***** SOURCE MATERIAL *****

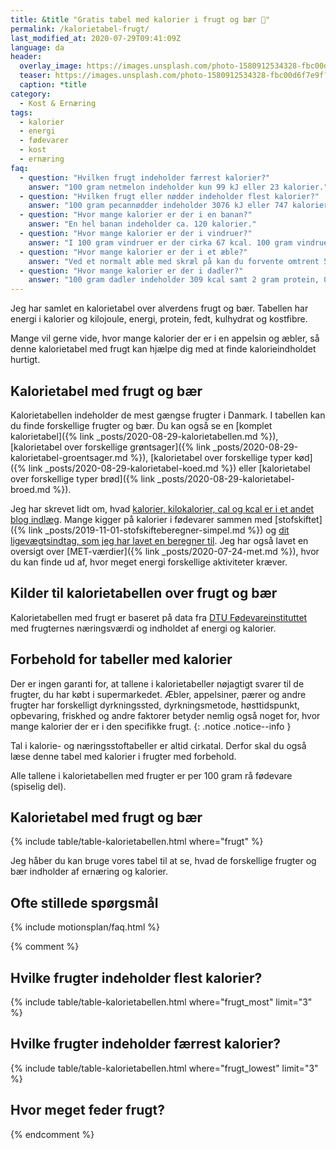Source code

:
 ```yaml
---
title: &title "Gratis tabel med kalorier i frugt og bær 🥭"
permalink: /kalorietabel-frugt/
last_modified_at: 2020-07-29T09:41:09Z
language: da
header:
  overlay_image: https://images.unsplash.com/photo-1580912534328-fbc00d6f7e9f?ixlib=rb-1.2.1&ixid=eyJhcHBfaWQiOjEyMDd9&auto=format&fit=crop&h=630&w=1200&q=60
  teaser: https://images.unsplash.com/photo-1580912534328-fbc00d6f7e9f?ixlib=rb-1.2.1&ixid=eyJhcHBfaWQiOjEyMDd9&auto=format&fit=crop&h=300&w=400&q=10
  caption: *title
category:
  - Kost & Ernæring
tags:
  - kalorier
  - energi
  - fødevarer
  - kost
  - ernæring
faq:
  - question: "Hvilken frugt indeholder færrest kalorier?"
    answer: "100 gram netmelon indeholder kun 99 kJ eller 23 kalorier."
  - question: "Hvilken frugt eller nødder indeholder flest kalorier?"
    answer: "100 gram pecannødder indeholder 3076 kJ eller 747 kalorier. Nødder er noget mere energitætte end frugter."
  - question: "Hvor mange kalorier er der i en banan?"
    answer: "En hel banan indeholder ca. 120 kalorier."
  - question: "Hvor mange kalorier er der i vindruer?"
    answer: "I 100 gram vindruer er der cirka 67 kcal. 100 gram vindruer indeholder 0,6 gram protein, 0 gram fedt, 15,7 gram kulhydrat og 0,9 gram kostfibre. Energifordeling for vindruer: 93,7 E% kulhydrat, 3,6 E% protein, 2,7 E% kostfiber, 0,0 E% fedt."
  - question: "Hvor mange kalorier er der i et æble?"
    answer: "Ved et normalt æble med skræl på kan du forvente omtrent 50-80 kalorier. Ved et af de helt store æbler får du op til 120 kalorier."
  - question: "Hvor mange kalorier er der i dadler?"
    answer: "100 gram dadler indeholder 309 kcal samt 2 gram protein, 0,5 gram fedt, 71,2 gram kulhydrat og 6,4 gram kostfibre."
---
```


Jeg har samlet en kalorietabel over alverdens frugt og bær. Tabellen har energi i kalorier og kilojoule, energi, protein, fedt, kulhydrat og kostfibre.

Mange vil gerne vide, hvor mange kalorier der er i en appelsin og æbler, så denne kalorietabel med frugt kan hjælpe dig med at finde kalorieindholdet hurtigt.

## Kalorietabel med frugt og bær

Kalorietabellen indeholder de mest gængse frugter i Danmark. I tabellen kan du finde forskellige frugter og bær. Du kan også se en [komplet kalorietabel]({% link _posts/2020-08-29-kalorietabellen.md %}), [kalorietabel over forskellige grøntsager]({% link _posts/2020-08-29-kalorietabel-groentsager.md %}), [kalorietabel over forskellige typer kød]({% link _posts/2020-08-29-kalorietabel-koed.md %}) eller [kalorietabel over forskellige typer brød]({% link _posts/2020-08-29-kalorietabel-broed.md %}).

Jeg har skrevet lidt om, hvad [kalorier, kilokalorier, cal og kcal er i et andet blog indlæg](/hvad-er-kalorier/). Mange kigger på kalorier i fødevarer sammen med [stofskiftet]({% link _posts/2019-11-01-stofskifteberegner-simpel.md %}) og [dit ligevægtsindtag, som jeg har lavet en beregner til](/ligevaegtsindtag-beregner/). Jeg har også lavet en oversigt over [MET-værdier]({% link _posts/2020-07-24-met.md %}), hvor du kan finde ud af, hvor meget energi forskellige aktiviteter kræver.

## Kilder til kalorietabellen over frugt og bær

Kalorietabellen med frugt er baseret på data fra [DTU Fødevareinstituttet](https://frida.fooddata.dk) med frugternes næringsværdi og indholdet af energi og kalorier.

## Forbehold for tabeller med kalorier

Der er ingen garanti for, at tallene i kalorietabeller nøjagtigt svarer til de frugter, du har købt i supermarkedet. Æbler, appelsiner, pærer og andre frugter har forskelligt dyrkningssted, dyrkningsmetode, høsttidspunkt, opbevaring, friskhed og andre faktorer betyder nemlig også noget for, hvor mange kalorier der er i den specifikke frugt.
{: .notice .notice--info }

Tal i kalorie- og næringsstoftabeller er altid cirkatal. Derfor skal du også læse denne tabel med kalorier i frugter med forbehold. 

Alle tallene i kalorietabellen med frugter er per 100 gram rå fødevare (spiselig del).

## Kalorietabel med frugt og bær

{% include table/table-kalorietabellen.html where="frugt" %}

Jeg håber du kan bruge vores tabel til at se, hvad de forskellige frugter og bær indholder af ernæring og kalorier.

## Ofte stillede spørgsmål

{% include motionsplan/faq.html %}

{% comment %}
## Hvilke frugter indeholder flest kalorier?

{% include table/table-kalorietabellen.html where="frugt_most" limit="3" %}

## Hvilke frugter indeholder færrest kalorier?

{% include table/table-kalorietabellen.html where="frugt_lowest" limit="3" %}

## Hvor meget feder frugt?
{% endcomment %}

*****

State only the number of lines in these entries that contain "auto".

2